* Activity:
Pull out the lines of the data below, from the line with "1. Детективы" up to and including the line with "Q by Aston Martin", and repeat them word for word. Leave the picture lines out of your answer.

Stored items
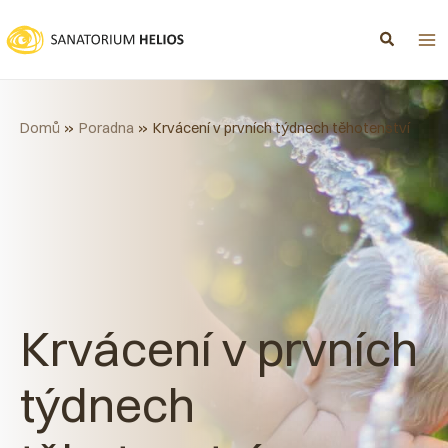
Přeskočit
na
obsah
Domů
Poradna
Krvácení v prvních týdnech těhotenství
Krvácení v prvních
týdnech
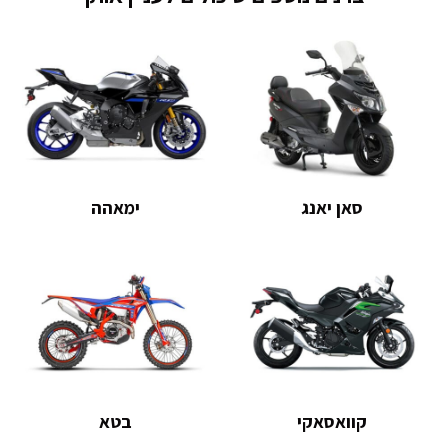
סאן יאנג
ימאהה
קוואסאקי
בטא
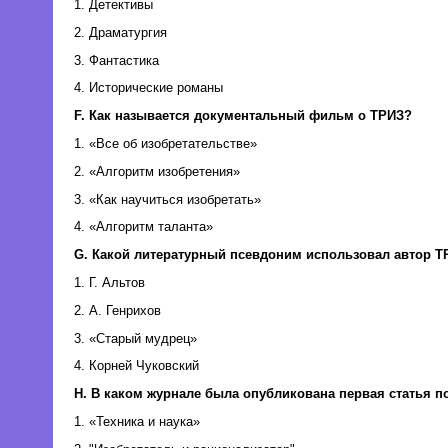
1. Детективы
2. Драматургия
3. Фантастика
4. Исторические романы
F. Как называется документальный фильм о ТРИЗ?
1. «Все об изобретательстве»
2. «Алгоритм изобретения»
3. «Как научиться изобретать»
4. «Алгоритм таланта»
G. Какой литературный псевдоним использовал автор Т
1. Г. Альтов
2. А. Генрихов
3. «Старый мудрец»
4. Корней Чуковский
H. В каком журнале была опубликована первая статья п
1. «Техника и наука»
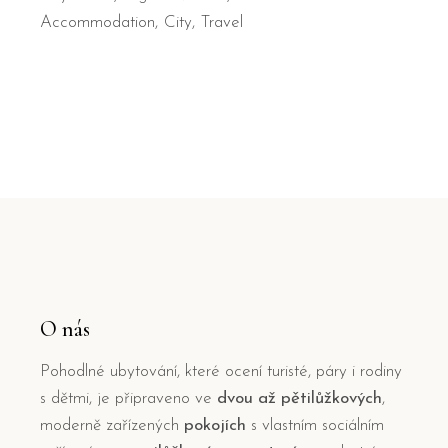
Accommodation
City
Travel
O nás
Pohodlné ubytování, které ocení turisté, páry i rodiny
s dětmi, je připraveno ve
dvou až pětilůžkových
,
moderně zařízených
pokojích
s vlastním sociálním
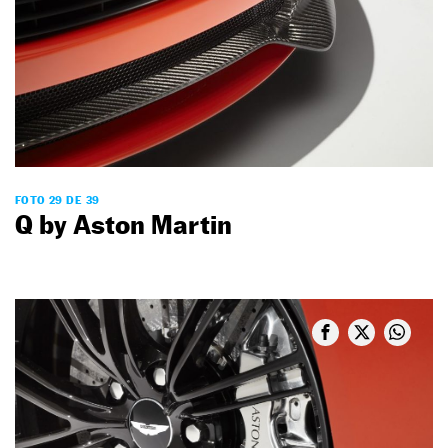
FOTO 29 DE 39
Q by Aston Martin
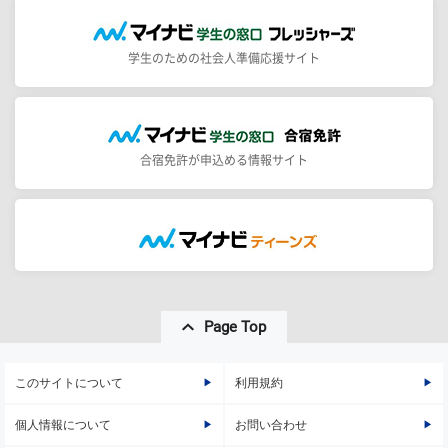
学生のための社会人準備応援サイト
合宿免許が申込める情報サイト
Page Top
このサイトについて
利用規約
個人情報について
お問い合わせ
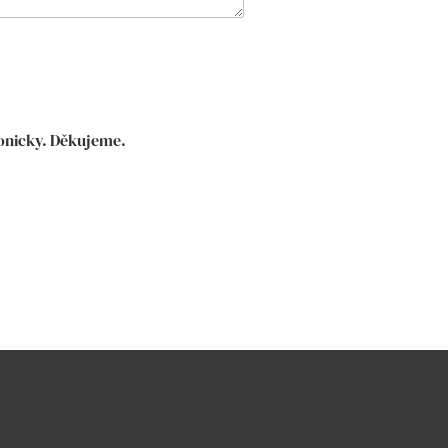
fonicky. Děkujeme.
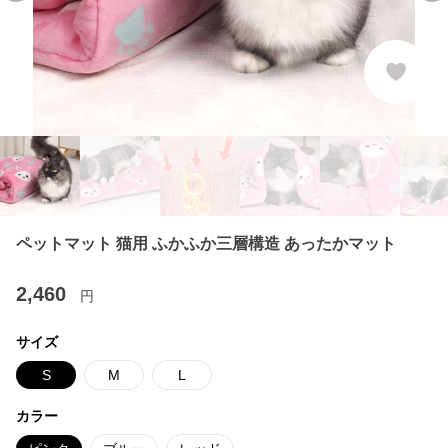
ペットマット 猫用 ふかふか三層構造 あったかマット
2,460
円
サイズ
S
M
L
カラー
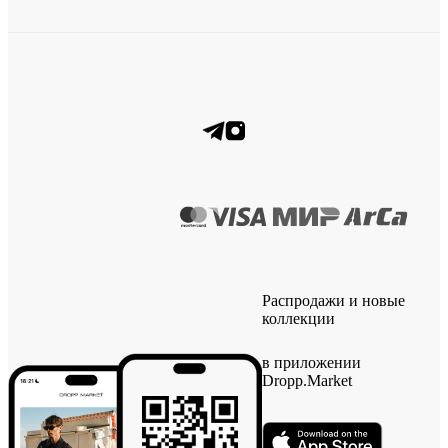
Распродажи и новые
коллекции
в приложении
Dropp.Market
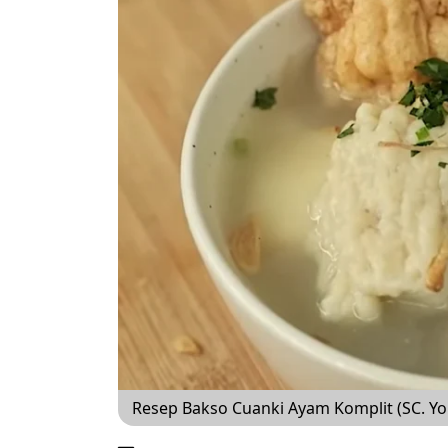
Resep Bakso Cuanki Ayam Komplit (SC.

==

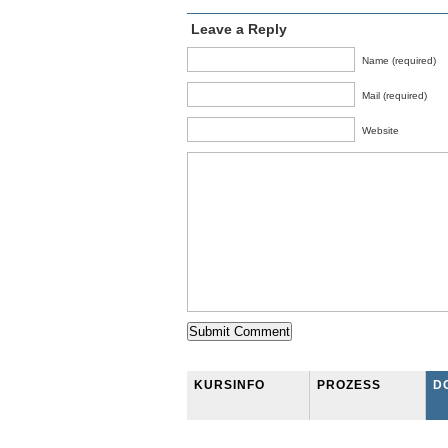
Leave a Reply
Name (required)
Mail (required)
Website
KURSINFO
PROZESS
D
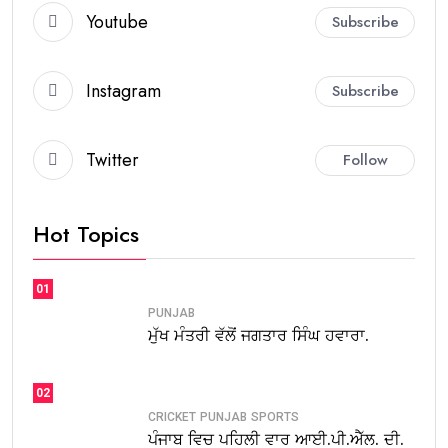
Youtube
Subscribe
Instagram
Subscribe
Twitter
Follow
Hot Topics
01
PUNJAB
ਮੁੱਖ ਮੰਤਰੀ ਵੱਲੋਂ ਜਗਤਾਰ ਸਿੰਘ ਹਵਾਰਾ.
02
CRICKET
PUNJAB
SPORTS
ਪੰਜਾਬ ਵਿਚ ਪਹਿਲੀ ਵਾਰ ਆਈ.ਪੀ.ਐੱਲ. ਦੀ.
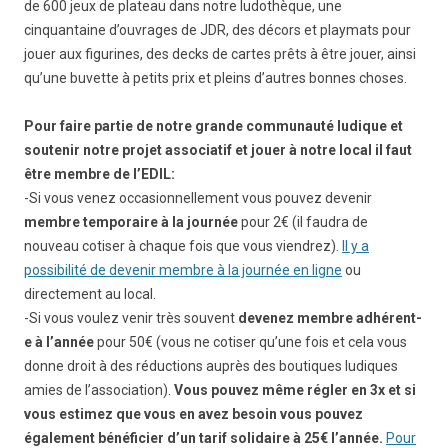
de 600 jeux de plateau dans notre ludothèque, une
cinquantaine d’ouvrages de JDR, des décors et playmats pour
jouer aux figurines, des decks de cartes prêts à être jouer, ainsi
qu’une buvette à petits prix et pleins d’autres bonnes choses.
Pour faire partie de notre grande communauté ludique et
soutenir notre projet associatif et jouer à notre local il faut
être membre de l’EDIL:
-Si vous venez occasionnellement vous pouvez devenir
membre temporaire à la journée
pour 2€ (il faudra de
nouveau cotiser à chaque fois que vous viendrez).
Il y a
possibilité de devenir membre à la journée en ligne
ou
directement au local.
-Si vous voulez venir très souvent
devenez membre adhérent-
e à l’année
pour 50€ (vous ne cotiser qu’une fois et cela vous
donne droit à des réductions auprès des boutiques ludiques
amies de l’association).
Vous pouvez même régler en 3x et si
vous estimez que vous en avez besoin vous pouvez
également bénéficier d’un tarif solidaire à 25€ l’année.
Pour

* Solution to this exercise:
1. Детективы
2. Драматургия
3. Фантастика
4. Исторические романы
F. Как называется документальный фильм о ТРИЗ?
1. «Все об изобретательстве»
2. «Алгоритм изобретения»
3. «Как научиться изобретать»
4. «Алгоритм таланта»
G. Какой литературный псевдоним использовал автор Т
1. Г. Альтов
2. А. Генрихов
3. «Старый мудрец»
4. Корней Чуковский
H. В каком журнале была опубликована первая статья п
1. «Техника и наука»
Accommodation
City
Travel
O nás
Pohodlné ubytování, které ocení turisté, páry i rodiny
s dětmi, je připraveno ve
dvou až pětilůžkových
,
moderně zařízených
pokojích
s vlastním sociálním
FOTO 29 DE 39
Q by Aston Martin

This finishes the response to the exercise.